Within the city limits is Mill Mountain, which stands detached from surrounding ranges. Its summit features the Roanoke Star, Mill Mountain Zoo, the Discovery Center interpretive building, and an overlook of the Roanoke Valley. The Appalachian Trail runs through the northern section of Roanoke County several miles north of the city, while the Blue Ridge Parkway runs just to the south of the city. Carvins Cove, the second-largest municipal park in America at 12,700-acre (51 km2), lies in northeast Roanoke County and southwest Botetourt County.[15] Smith Mountain Lake is several miles southeast of the city. The Jefferson National Forest is nearby. Roanokers and visitors to the area enjoy hiking, mountain biking, cross-country running, canoeing, kayaking, fly fishing, and other outdoor pursuits.

The city is located in the North Fork of Roanoke winemaking region. The “North Fork of Roanoke” appellation is a designated American Viticultural Area, recognizing the unique grape growing conditions present in the area. Valhalla Vineyards is located just outside the city limits of Roanoke.

The Roanoke River flows through the city of Roanoke. Some stretches of the river flow through parks and natural settings, while others flow through industrial areas.

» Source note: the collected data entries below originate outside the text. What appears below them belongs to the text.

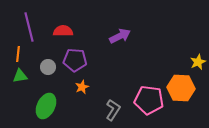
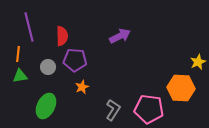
red semicircle: moved 1 px left, 5 px down; rotated 90 degrees clockwise
pink pentagon: moved 9 px down
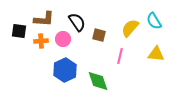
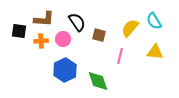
yellow triangle: moved 1 px left, 2 px up
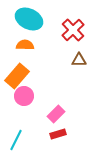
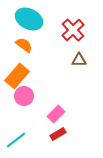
orange semicircle: moved 1 px left; rotated 36 degrees clockwise
red rectangle: rotated 14 degrees counterclockwise
cyan line: rotated 25 degrees clockwise
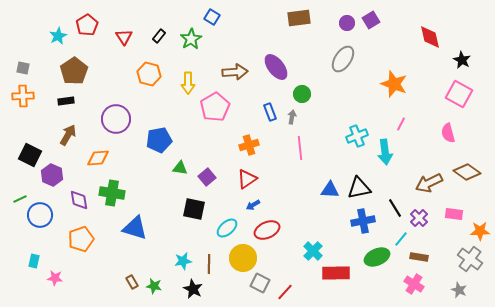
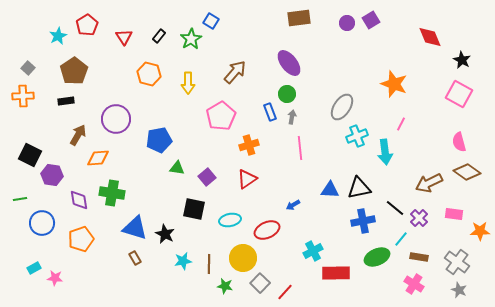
blue square at (212, 17): moved 1 px left, 4 px down
red diamond at (430, 37): rotated 10 degrees counterclockwise
gray ellipse at (343, 59): moved 1 px left, 48 px down
purple ellipse at (276, 67): moved 13 px right, 4 px up
gray square at (23, 68): moved 5 px right; rotated 32 degrees clockwise
brown arrow at (235, 72): rotated 45 degrees counterclockwise
green circle at (302, 94): moved 15 px left
pink pentagon at (215, 107): moved 6 px right, 9 px down
pink semicircle at (448, 133): moved 11 px right, 9 px down
brown arrow at (68, 135): moved 10 px right
green triangle at (180, 168): moved 3 px left
purple hexagon at (52, 175): rotated 15 degrees counterclockwise
green line at (20, 199): rotated 16 degrees clockwise
blue arrow at (253, 205): moved 40 px right
black line at (395, 208): rotated 18 degrees counterclockwise
blue circle at (40, 215): moved 2 px right, 8 px down
cyan ellipse at (227, 228): moved 3 px right, 8 px up; rotated 30 degrees clockwise
cyan cross at (313, 251): rotated 18 degrees clockwise
gray cross at (470, 259): moved 13 px left, 3 px down
cyan rectangle at (34, 261): moved 7 px down; rotated 48 degrees clockwise
brown rectangle at (132, 282): moved 3 px right, 24 px up
gray square at (260, 283): rotated 18 degrees clockwise
green star at (154, 286): moved 71 px right
black star at (193, 289): moved 28 px left, 55 px up
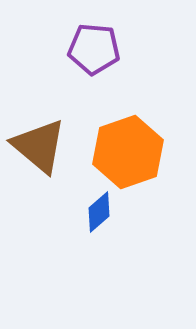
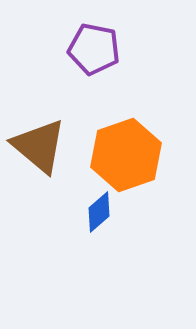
purple pentagon: rotated 6 degrees clockwise
orange hexagon: moved 2 px left, 3 px down
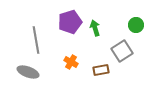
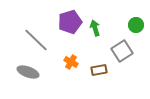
gray line: rotated 36 degrees counterclockwise
brown rectangle: moved 2 px left
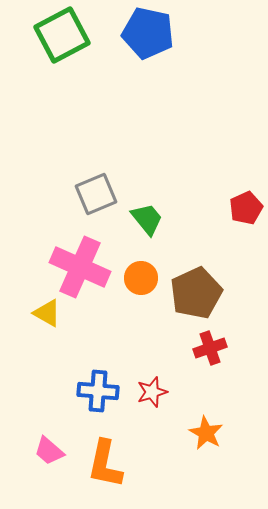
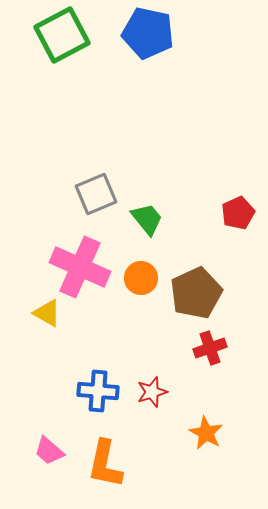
red pentagon: moved 8 px left, 5 px down
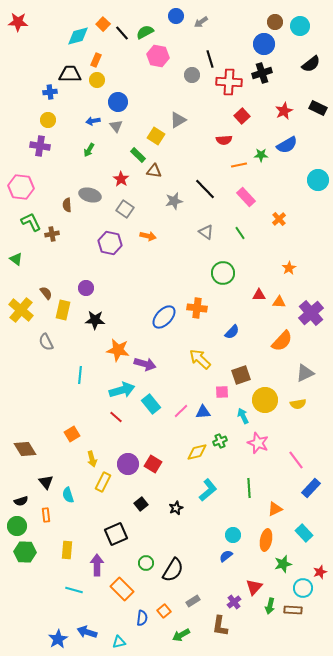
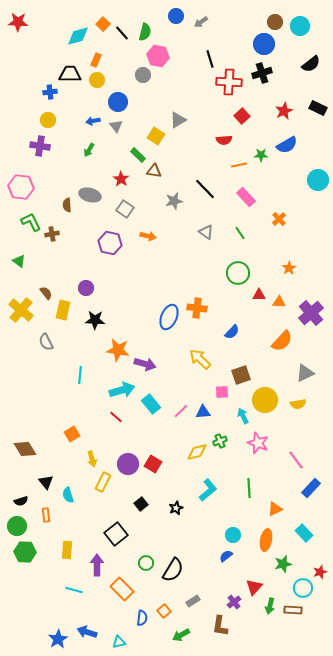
green semicircle at (145, 32): rotated 132 degrees clockwise
gray circle at (192, 75): moved 49 px left
green triangle at (16, 259): moved 3 px right, 2 px down
green circle at (223, 273): moved 15 px right
blue ellipse at (164, 317): moved 5 px right; rotated 20 degrees counterclockwise
black square at (116, 534): rotated 15 degrees counterclockwise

Several tributaries join the river in the city, most notably Peters Creek, Tinker Creek, and Mud Lick Creek.

Climate

Though located along the Blue Ridge Mountains at elevations exceeding 900 ft (270 m), Roanoke lies in the humid subtropical climate zone (Köppen Cfa), with four distinct, but generally mild, seasons; it is located in USDA hardiness zone 7b, with the suburbs falling in zone 7a.[16] Extremes in temperature have ranged from 105 °F (41 °C) as recently as August 21, 1983 down to −12 °F (−24 °C) on December 30, 1917, though neither 100 °F (38 °C) nor 0 °F (−18 °C) is reached in most years; the most recent occurrence of each is July 8, 2012 and February 20, 2015.[17] More typically, the area records an average of 7.7 days where the temperature stays at or below freezing and 25 days with 90 °F (32 °C)+ highs annually.[17] The normal monthly mean temperature ranges from 36.6 °F (2.6 °C) in January to 76.7 °F (24.8 °C) in July.[17]

Based on the 1981−2010 period, the city averages 16.6 inches (42 cm) of snow per winter.[18] Roanoke experienced something of a snow drought in the 2000s until December 2009 when 17 inches (43 cm) of snow fell on Roanoke in a single storm.[19] Winter snowfall has ranged from trace amounts in 1918–19 and 1919–20 to 62.7 inches (159 cm) in 1959–60;[17] the largest single storm dumped approximately three feet (0.9 m) from December 16−18, 1890.[20]

Flooding is the primary weather-related hazard faced by Roanoke. Heavy rains, most frequently from remnants of a hurricane, drain from surrounding areas to the narrow Roanoke Valley. The most recent significant flood was in the fall of 2004, caused by the remains of Hurricane Ivan. The most severe[citation needed] flooding in the city’s history occurred on November 4, 1985 when heavy storms from the remnants of Hurricane Juan stalled over the area. Ten people drowned in the Roanoke Valley, and others were saved by rescue personnel.

Many residents complain that they are prone to allergies because of pollen from trees in the surrounding mountains. Most famously, the family of Wayne Newton moved from Roanoke to the dry climate of Phoenix, Arizona because of his childhood asthma and allergies.[21] However, there have not been clinical studies to establish that these conditions are more prevalent in Roanoke than in other cities with similar vegetation and climate. ( https://en.wikipedia.org/wiki/Roanoke,_Virginia )

The Calers will attest to the allergies in this region and how bad they can be!